Cist, Baslickane, Co. Kerry
Co. Kerry |
Burial Sites
At Baslickane in south Kerry, there is a small feature in the landscape that resists easy explanation.
A rectangular hollow, barely half a metre deep and not much wider, has its sides lined with upright stone slabs in the manner of a cist, the term archaeologists use for a box-like stone-lined grave or container typically associated with prehistoric burial. But whether that is what this actually is remains genuinely open. No one has settled the question.

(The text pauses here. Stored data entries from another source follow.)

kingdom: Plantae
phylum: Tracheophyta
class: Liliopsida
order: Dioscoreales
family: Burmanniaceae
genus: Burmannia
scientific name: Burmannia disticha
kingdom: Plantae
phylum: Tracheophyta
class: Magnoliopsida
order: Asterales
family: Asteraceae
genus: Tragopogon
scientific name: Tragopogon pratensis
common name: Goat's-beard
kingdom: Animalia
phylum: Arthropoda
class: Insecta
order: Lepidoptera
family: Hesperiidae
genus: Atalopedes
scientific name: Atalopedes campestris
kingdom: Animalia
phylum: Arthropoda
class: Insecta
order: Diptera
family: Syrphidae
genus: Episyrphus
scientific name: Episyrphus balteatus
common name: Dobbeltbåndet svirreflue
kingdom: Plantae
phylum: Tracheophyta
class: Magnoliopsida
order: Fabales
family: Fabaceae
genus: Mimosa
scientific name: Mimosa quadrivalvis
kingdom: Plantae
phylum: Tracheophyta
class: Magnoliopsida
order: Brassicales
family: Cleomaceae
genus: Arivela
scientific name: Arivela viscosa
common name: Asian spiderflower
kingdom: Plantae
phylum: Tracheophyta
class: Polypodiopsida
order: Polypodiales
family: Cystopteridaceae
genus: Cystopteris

The confusion surrounding the site has a longer history. An earlier recorder, working for the Office of Public Works, noted a caher and a souterrain at this location. A caher is a stone-walled circular fort, and a souterrain is an underground stone-lined passage, often associated with early medieval settlement. It now appears he was describing a different monument entirely, a stone fort that sits roughly 210 metres to the south-west. What was left behind at the Baslickane location, once that misidentification was unpicked, is something smaller and harder to classify: the slab-lined depression, and alongside it to the west, a loose arrangement of earth-embedded boulders and a low, poorly defined mound about five metres across and half a metre high. The mound is slight enough that it might easily be passed over. The relationship between the hollow, the boulders, and the mound is not understood, and the site has not yielded the kind of evidence that would allow a confident interpretation.